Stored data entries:
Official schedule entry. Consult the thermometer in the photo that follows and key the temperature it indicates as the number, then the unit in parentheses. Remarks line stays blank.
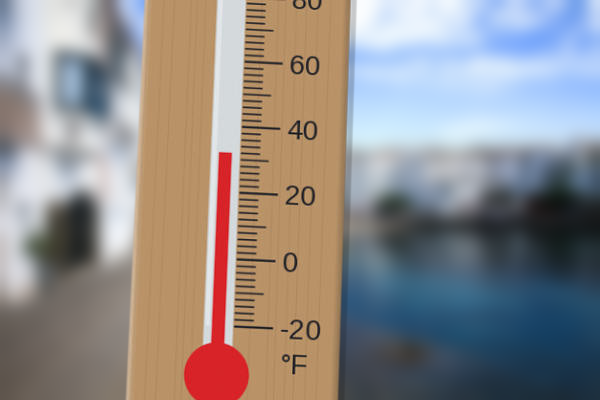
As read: 32 (°F)
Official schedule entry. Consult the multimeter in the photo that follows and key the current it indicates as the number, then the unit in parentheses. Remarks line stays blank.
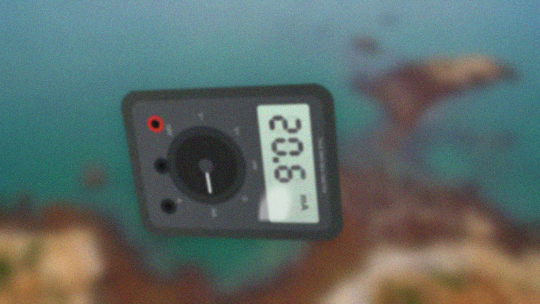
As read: 20.6 (mA)
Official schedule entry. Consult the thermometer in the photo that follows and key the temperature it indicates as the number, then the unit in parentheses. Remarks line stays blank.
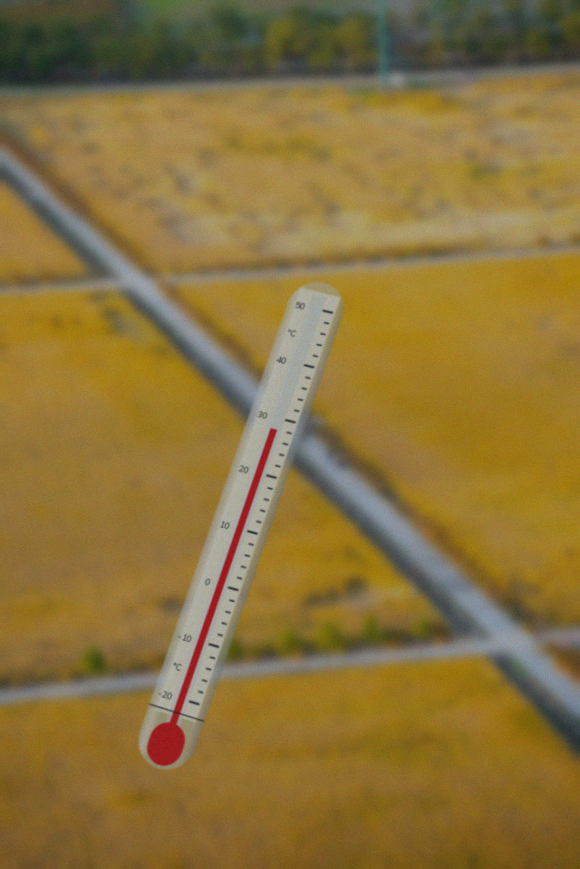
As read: 28 (°C)
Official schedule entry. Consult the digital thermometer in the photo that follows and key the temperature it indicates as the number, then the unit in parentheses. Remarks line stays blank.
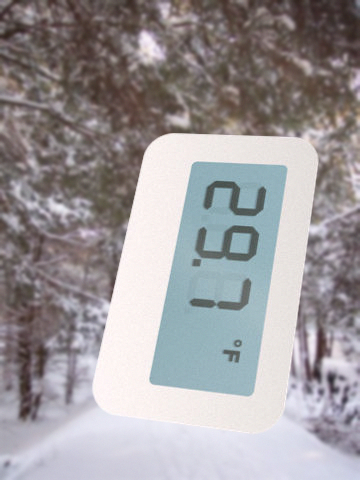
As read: 29.7 (°F)
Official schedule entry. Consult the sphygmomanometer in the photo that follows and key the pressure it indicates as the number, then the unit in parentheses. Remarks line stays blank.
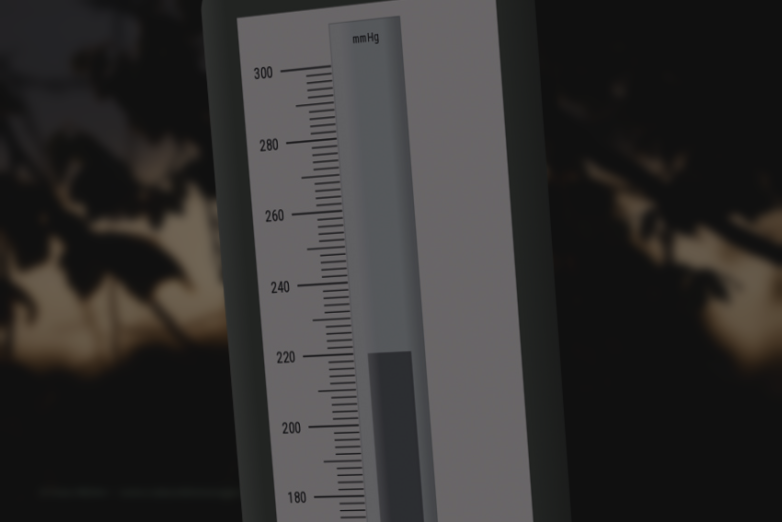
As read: 220 (mmHg)
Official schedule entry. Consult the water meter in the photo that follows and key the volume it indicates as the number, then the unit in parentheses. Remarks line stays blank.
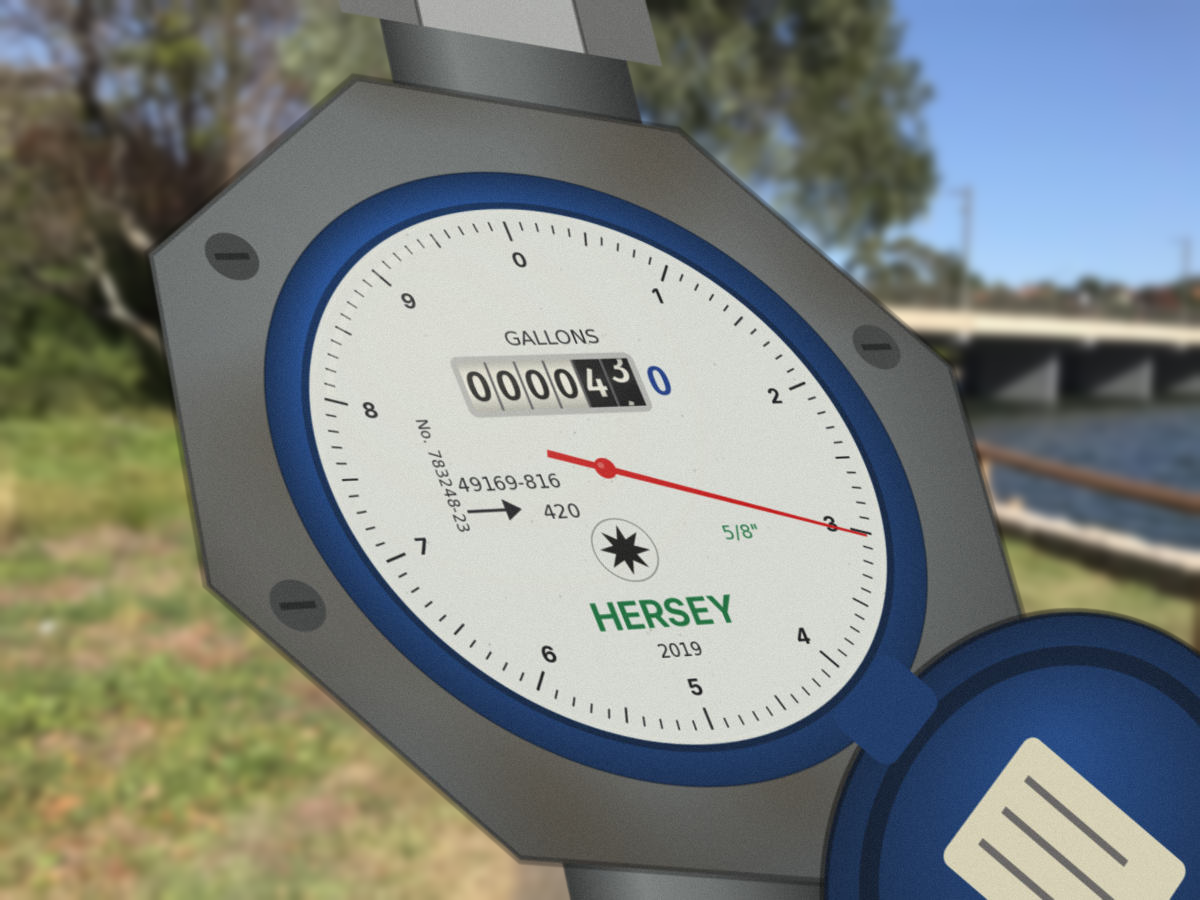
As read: 433.0 (gal)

THE PROBLEM:
Write out the records again with "Remarks line" switched to "Notes field" everywhere it appears, keeping everything else the same. Leave the pictures out of your answer.

TASK RESPONSE:
Official schedule entry. Consult the thermometer in the photo that follows and key the temperature it indicates as the number, then the unit in parentheses. Notes field stays blank.
As read: 32 (°F)
Official schedule entry. Consult the multimeter in the photo that follows and key the current it indicates as the number, then the unit in parentheses. Notes field stays blank.
As read: 20.6 (mA)
Official schedule entry. Consult the thermometer in the photo that follows and key the temperature it indicates as the number, then the unit in parentheses. Notes field stays blank.
As read: 28 (°C)
Official schedule entry. Consult the digital thermometer in the photo that follows and key the temperature it indicates as the number, then the unit in parentheses. Notes field stays blank.
As read: 29.7 (°F)
Official schedule entry. Consult the sphygmomanometer in the photo that follows and key the pressure it indicates as the number, then the unit in parentheses. Notes field stays blank.
As read: 220 (mmHg)
Official schedule entry. Consult the water meter in the photo that follows and key the volume it indicates as the number, then the unit in parentheses. Notes field stays blank.
As read: 433.0 (gal)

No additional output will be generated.